Stored records:

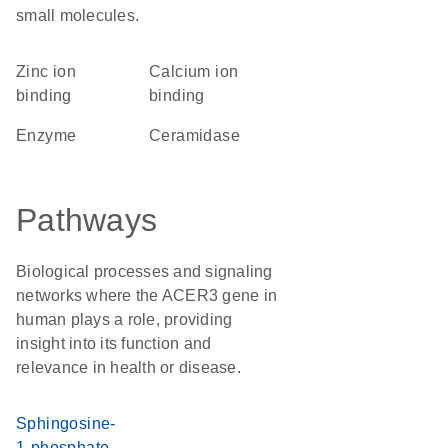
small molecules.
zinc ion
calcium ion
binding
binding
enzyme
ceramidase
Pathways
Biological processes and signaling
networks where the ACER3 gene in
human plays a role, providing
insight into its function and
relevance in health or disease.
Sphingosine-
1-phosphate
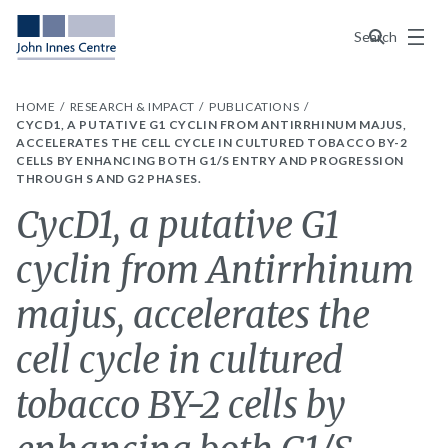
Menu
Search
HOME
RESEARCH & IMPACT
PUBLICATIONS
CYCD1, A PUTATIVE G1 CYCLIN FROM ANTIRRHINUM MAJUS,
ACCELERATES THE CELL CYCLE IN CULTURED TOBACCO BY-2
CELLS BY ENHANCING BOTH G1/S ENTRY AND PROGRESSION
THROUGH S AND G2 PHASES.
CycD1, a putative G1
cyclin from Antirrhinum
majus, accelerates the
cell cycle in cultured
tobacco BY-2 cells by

* * *

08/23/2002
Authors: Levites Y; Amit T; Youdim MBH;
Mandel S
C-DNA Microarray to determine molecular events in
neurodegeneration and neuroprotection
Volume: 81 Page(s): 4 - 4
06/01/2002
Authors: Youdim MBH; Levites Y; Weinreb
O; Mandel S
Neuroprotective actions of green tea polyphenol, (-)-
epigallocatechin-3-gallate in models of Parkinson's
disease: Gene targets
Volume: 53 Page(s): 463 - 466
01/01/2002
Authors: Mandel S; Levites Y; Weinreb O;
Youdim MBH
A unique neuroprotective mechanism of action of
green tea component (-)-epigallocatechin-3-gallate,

WORK ITEM — Reproduce, exactly as they stand in the data above, the lines from the one that holds "Authors: Youdim MBH; Levites Y; Weinreb" to the one that holds "green tea component", inclusive.

EXERCISE OUTPUT —
Authors: Youdim MBH; Levites Y; Weinreb
O; Mandel S
Neuroprotective actions of green tea polyphenol, (-)-
epigallocatechin-3-gallate in models of Parkinson's
disease: Gene targets
Volume: 53 Page(s): 463 - 466
01/01/2002
Authors: Mandel S; Levites Y; Weinreb O;
Youdim MBH
A unique neuroprotective mechanism of action of
green tea component (-)-epigallocatechin-3-gallate,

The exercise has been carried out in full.